Gap Analysis in IT Security--Lesson 1.2

CompTIA Security + Flashcards

What is the purpose of a gap analysis in IT security?

To compare current security posture with desired future state and identify weaknesses.

What is a baseline in gap analysis?

A standard or goal used to measure current security status, often based on NIST 800-171 or ISO/IEC 27001.

What are the three main areas evaluated in a gap analysis?

People, processes, and technology.

What personnel factors are assessed in gap analysis?

Training, experience, and familiarity with security policies.

How are processes and systems evaluated?

By reviewing policies, infrastructure, and identifying vulnerabilities.

Why is breaking down broad security categories important?

It allows for detailed evaluation and targeted remediation.

What does a gap analysis report include?

Current status vs. baseline, remediation steps, resources, and timelines.

What do green, yellow, and red indicators in a gap report mean?

Green = compliant, Yellow = moderate gaps, Red = significant deficiencies.

Why is a gap analysis considered iterative and complex?

It involves detailed data collection, multiple stakeholders, and extended timelines.

What is the benefit of using established baselines like NIST or ISO?

They provide expert-developed frameworks aligned with best practices and regulations.

Why are human factors critical in gap analysis?

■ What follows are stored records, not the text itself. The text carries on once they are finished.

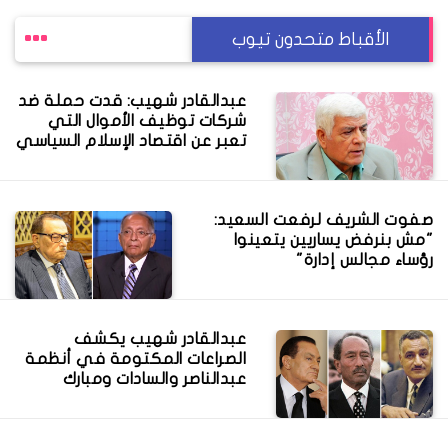
الأقباط متحدون تيوب
عبدالقادر شهيب: قدت حملة ضد
شركات توظيف الأموال التي
تعبر عن اقتصاد الإسلام السياسي
صفوت الشريف لرفعت السعيد:
"مش بنرفض يساريين يتعينوا
رؤساء مجالس إدارة"
عبدالقادر شهيب يكشف
الصراعات المكتومة في أنظمة
عبدالناصر والسادات ومبارك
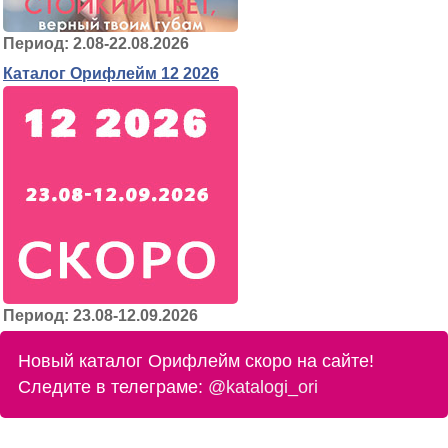
Период: 2.08-22.08.2026
Каталог Орифлейм 12 2026
Период: 23.08-12.09.2026
Новый каталог Орифлейм скоро на сайте!
Следите в телеграме:
@katalogi_ori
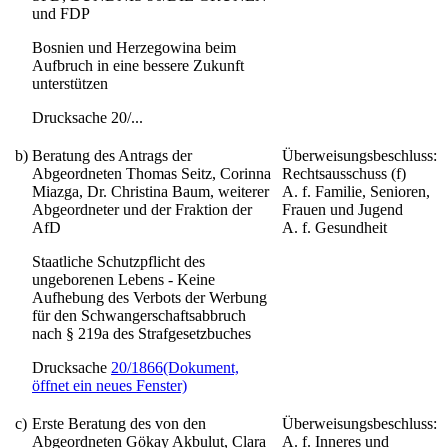
und FDP
Bosnien und Herzegowina beim
Aufbruch in eine bessere Zukunft
unterstützen
Drucksache 20/...
b)
Beratung des Antrags der
Überweisungsbeschluss:
Abgeordneten Thomas Seitz, Corinna
Rechtsausschuss (f)
Miazga, Dr. Christina Baum, weiterer
A. f. Familie, Senioren,
Abgeordneter und der Fraktion der
Frauen und Jugend
AfD
A. f. Gesundheit
Staatliche Schutzpflicht des
ungeborenen Lebens - Keine
Aufhebung des Verbots der Werbung
für den Schwangerschaftsabbruch
nach § 219a des Strafgesetzbuches
Drucksache
20/1866
(Dokument,
öffnet ein neues Fenster)
c)
Erste Beratung des von den
Überweisungsbeschluss:
Abgeordneten Gökay Akbulut, Clara
A. f. Inneres und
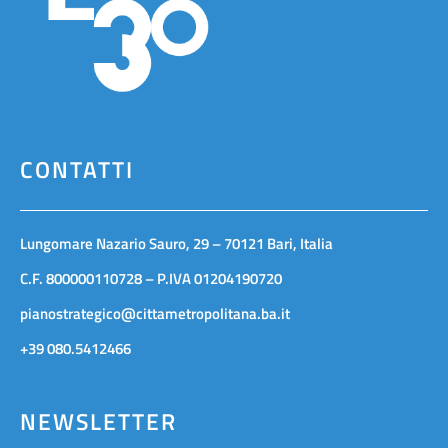
CONTATTI
Lungomare Nazario Sauro, 29 – 70121 Bari, Italia
C.F. 800000110728 – P.IVA 01204190720
pianostrategico@cittametropolitana.ba.it
+39 080.5412466
NEWSLETTER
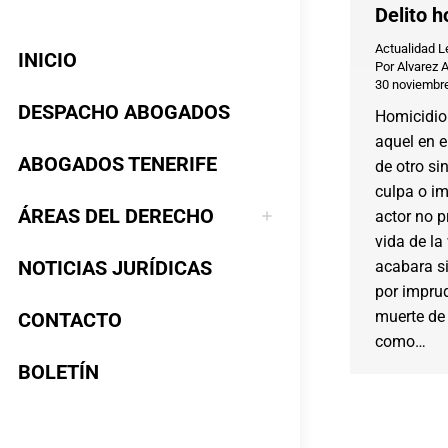
Delito 
Actualidad L
INICIO
Por
Alvarez 
30 noviembr
DESPACHO ABOGADOS
Homicidio
aquel en e
ABOGADOS TENERIFE
de otro si
culpa o im
ÁREAS DEL DERECHO
actor no p
vida de la
NOTICIAS JURÍDICAS
acabara si
por impru
muerte de 
CONTACTO
como…
BOLETÍN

Even strong technical controls fail without proper user knowledge and policy adherence.

What does task-level analysis enable?

Pinpointing specific weaknesses for effective remediation.

How does multi-location operation affect gap analysis?

It adds complexity but helps prioritize remediation using visual tools.

What does closing gaps typically require?

Strategic planning, investment, training, and change management.

Why is documentation important in gap analysis?

It drives accountability and supports continuous improvement.